La dernière fois que Mauricio* a mis fin aux souffrances d’un patient, c’était début avril, à Bogota. « C’était une personne de plus de 90 ans qui souffrait de démence vasculaire », explique le médecin, qui pratiquait sa neuvième euthanasie. Conformément à la réglementation en vigueur, le patient avait rempli le document de volonté anticipée où il spécifiait vouloir mourir selon cette procédure. « Il vivait dans une situation de dépendance totale et avait perdu ses capacités d’interactions sociales. Il n’était plus capable de se laver ni de manger sans assistance », poursuit Mauricio.
Parmi les sept États au monde à autoriser l’euthanasie, la Colombie est le seul pays latino-américain. Cette spécificité ne date pas d’hier : la pratique est devenue légale dès 1997, à la suite d'une décision de la Cour constitutionnelle. Le premier cas n’interviendra pourtant que 18 ans plus tard. En 2015, une série de règles du ministère de la Santé établit enfin la procédure à suivre en cas de demande du patient. Cette année-là, quatre euthanasies sont pratiquées. Huit ans plus tard, ce chiffre a été multiplié par 24, selon le laboratoire de recherche DescLAB.

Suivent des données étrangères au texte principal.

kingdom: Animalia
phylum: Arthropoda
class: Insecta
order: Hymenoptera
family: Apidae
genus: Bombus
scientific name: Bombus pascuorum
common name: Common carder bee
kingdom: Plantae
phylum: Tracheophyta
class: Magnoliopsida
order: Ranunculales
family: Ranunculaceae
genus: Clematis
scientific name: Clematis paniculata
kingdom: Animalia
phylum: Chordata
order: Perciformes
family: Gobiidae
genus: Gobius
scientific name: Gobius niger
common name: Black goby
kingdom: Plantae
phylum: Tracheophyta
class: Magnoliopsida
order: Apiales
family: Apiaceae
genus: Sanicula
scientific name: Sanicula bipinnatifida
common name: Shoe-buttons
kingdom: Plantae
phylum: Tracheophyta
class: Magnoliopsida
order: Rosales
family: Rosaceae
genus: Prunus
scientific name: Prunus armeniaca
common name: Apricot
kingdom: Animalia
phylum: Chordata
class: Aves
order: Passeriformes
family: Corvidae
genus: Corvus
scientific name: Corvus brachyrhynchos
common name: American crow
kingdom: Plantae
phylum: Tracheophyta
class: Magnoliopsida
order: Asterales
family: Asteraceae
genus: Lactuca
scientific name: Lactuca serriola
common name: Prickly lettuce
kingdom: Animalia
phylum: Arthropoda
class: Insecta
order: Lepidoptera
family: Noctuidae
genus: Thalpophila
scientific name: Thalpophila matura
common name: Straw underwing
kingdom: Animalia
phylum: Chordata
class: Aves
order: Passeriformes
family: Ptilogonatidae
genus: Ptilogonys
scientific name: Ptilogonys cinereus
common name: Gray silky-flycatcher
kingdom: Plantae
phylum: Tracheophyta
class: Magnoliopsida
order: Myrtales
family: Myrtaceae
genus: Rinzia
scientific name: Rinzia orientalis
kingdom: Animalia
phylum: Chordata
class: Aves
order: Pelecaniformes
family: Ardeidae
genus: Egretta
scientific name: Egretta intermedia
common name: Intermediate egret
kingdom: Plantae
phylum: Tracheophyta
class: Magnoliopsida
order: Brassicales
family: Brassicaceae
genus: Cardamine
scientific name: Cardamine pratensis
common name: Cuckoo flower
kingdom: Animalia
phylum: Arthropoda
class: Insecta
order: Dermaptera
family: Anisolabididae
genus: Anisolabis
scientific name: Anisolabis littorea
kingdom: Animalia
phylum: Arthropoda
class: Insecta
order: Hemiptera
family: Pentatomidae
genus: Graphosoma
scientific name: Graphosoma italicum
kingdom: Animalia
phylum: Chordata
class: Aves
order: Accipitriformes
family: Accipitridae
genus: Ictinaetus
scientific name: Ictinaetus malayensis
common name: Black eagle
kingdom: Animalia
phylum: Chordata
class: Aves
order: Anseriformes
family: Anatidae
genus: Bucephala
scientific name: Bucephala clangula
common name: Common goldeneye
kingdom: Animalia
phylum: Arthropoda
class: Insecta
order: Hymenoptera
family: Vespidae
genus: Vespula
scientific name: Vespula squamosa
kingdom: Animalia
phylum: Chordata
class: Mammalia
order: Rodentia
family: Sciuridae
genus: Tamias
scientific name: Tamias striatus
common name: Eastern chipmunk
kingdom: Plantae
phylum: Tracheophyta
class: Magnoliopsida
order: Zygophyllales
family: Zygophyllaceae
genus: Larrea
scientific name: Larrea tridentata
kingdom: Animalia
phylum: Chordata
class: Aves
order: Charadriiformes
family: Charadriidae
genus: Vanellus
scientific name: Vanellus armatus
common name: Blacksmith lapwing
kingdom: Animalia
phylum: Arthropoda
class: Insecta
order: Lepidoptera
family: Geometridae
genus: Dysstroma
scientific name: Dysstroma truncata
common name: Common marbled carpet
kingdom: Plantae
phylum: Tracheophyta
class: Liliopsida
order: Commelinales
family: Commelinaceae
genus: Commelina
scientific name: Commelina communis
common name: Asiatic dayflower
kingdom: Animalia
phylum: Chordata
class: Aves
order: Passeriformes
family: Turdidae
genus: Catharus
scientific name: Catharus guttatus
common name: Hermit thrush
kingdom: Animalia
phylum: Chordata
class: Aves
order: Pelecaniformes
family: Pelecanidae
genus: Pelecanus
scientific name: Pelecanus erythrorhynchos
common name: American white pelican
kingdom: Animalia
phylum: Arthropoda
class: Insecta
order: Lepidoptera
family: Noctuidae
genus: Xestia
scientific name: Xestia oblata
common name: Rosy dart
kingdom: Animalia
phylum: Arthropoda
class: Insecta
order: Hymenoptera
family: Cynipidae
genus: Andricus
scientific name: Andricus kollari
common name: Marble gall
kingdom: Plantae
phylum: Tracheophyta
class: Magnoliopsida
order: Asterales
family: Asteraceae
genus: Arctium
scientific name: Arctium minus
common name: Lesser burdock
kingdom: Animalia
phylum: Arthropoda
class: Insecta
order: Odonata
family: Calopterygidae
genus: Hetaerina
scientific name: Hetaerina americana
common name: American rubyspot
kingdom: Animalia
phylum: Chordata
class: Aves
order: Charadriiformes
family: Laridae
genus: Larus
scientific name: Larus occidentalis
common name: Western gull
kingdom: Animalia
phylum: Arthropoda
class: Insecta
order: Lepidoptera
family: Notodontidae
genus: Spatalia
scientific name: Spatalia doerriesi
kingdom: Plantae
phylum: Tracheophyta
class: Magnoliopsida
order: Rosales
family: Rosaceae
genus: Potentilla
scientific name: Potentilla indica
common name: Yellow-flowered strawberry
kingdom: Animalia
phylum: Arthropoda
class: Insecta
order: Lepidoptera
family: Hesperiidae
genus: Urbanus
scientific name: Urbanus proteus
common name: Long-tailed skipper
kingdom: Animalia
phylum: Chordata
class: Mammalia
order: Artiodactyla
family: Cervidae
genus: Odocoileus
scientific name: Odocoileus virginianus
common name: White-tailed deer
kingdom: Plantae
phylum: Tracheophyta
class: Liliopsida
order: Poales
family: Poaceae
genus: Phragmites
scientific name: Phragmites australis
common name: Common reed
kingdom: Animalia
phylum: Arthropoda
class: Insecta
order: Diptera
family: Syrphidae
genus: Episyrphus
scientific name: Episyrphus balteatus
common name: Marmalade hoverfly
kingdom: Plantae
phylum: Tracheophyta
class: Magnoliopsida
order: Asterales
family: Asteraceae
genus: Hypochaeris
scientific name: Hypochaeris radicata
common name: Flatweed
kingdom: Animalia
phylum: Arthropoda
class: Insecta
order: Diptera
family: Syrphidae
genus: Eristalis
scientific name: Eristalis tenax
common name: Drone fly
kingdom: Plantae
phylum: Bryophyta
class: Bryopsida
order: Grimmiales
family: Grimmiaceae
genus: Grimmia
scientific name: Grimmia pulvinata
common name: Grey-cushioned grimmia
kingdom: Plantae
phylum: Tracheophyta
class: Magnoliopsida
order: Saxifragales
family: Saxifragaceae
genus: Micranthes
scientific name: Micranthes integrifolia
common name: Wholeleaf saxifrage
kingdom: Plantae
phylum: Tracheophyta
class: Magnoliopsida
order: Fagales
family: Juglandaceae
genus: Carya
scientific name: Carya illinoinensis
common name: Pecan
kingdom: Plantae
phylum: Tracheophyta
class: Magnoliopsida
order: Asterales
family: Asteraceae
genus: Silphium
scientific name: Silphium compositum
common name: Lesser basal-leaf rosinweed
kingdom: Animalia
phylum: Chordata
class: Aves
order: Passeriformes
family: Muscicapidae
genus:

Explosion du nombre de cas
Le nombre de cas a presque triplé entre 2020 et 2021, passant de 34 à 95. Un bond spectaculaire qui s’explique par une autre décision de la Cour constitutionnelle. En juillet 2021, la haute juridiction indique que le patient n’est plus obligé de souffrir d’une maladie en phase terminale pour demander l’euthanasie. Elle étend ce droit aux personnes atteintes d’une « maladie grave ou incurable générant d’intenses souffrances ». « De nombreux patients souffrant de maladies chroniques, neurodégénératives ou irréversibles pensaient à l’euthanasie mais ne remplissaient pas la condition de maladie terminale, relate Monica Giraldo, directrice de la Fondation pour le droit à mourir dignement. La décision de la Cour a ouvert la porte à ces nouvelles demandes. »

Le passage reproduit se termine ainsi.